The country’s objective should be to make its citizens safe Granger posited, adding that if there is a threat of violent crime the police force must be equipped, trained and deployed to cope with the violence. He said citizens want to be safe, even those living in troubled villages as no one wants to live on the edge and be anxious and have the fear of being killed like Donna Herod, who was caught in the crossfire while escorting her child from nursery school in Buxton. He said depending on the analysis derived from the commission of enquiry, the GDF could also be trained to give appropriate support to the police.
“I think an independent commission of enquiry would eliminate some of the guesswork and would put police reform back on the correct track. Right now it seems to have stalled. Acceptance of the DFC report, reintroduction of the security sector reform action plan, all these things seemed to have stalled.”

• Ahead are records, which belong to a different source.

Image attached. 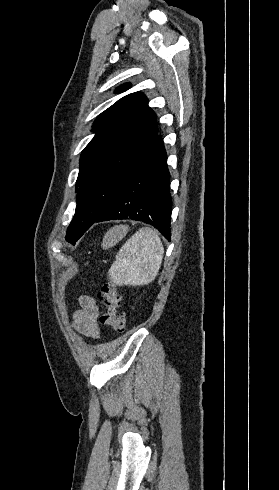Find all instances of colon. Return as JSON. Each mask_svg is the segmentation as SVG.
<instances>
[{
  "label": "colon",
  "instance_id": "obj_1",
  "mask_svg": "<svg viewBox=\"0 0 279 490\" xmlns=\"http://www.w3.org/2000/svg\"><path fill=\"white\" fill-rule=\"evenodd\" d=\"M100 298L103 308L100 316L102 324L107 325L117 332H123L126 327V319L119 312L121 298L112 282H105L100 289Z\"/></svg>",
  "mask_w": 279,
  "mask_h": 490
}]
</instances>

Granger pointed out that after the massacres at Lusignan and Bartica, it was expected that there would have been an institutionalisation of civil society involvement in national security but this seems to have stalled. He said Guyana would be a safer country if the recommendations were implemented as the core of the matter is the need for the holistic reform of the police force.
“The whole police force has to be looked at all over again….” he stressed.
Importantly, Granger said, the police force is 170 years old and at the start of the troubles on the East Coast in 2002 it was clear that despite its years in law enforcement the force was not prepared for the surge in violence.
“That should have indicated, even at that time, that the police force was in need of reform because what started off as… violent criminal episodes ought to have been suppressed by the police force. But the defence force had to be called in to quell the troubles on the East Coast,” Granger said.
Crime has been changing and the force has not been changing quickly enough to keep abreast with crime, Granger said. He recalled that even before the troubles had broken out on the East Coast, the British government had been approached through the UK Department for International Development (DFID) to conduct a study of the force and make recommendations for its reform.
“To date I think that is the single most thorough study that has been done on the police force. It is called the Symonds Report and I am not aware that it has ever been fully implemented.”
Granger is of the firm belief that what happened in the crime upsurge and what is happening now are consequences of the failure to implement the recommendations made over the last ten years.
He feels that the Symonds Report and the recommendations by the DFC, together “constitute a substantial body of recommendations which could make the force better, or more capable of responding to violent crime.”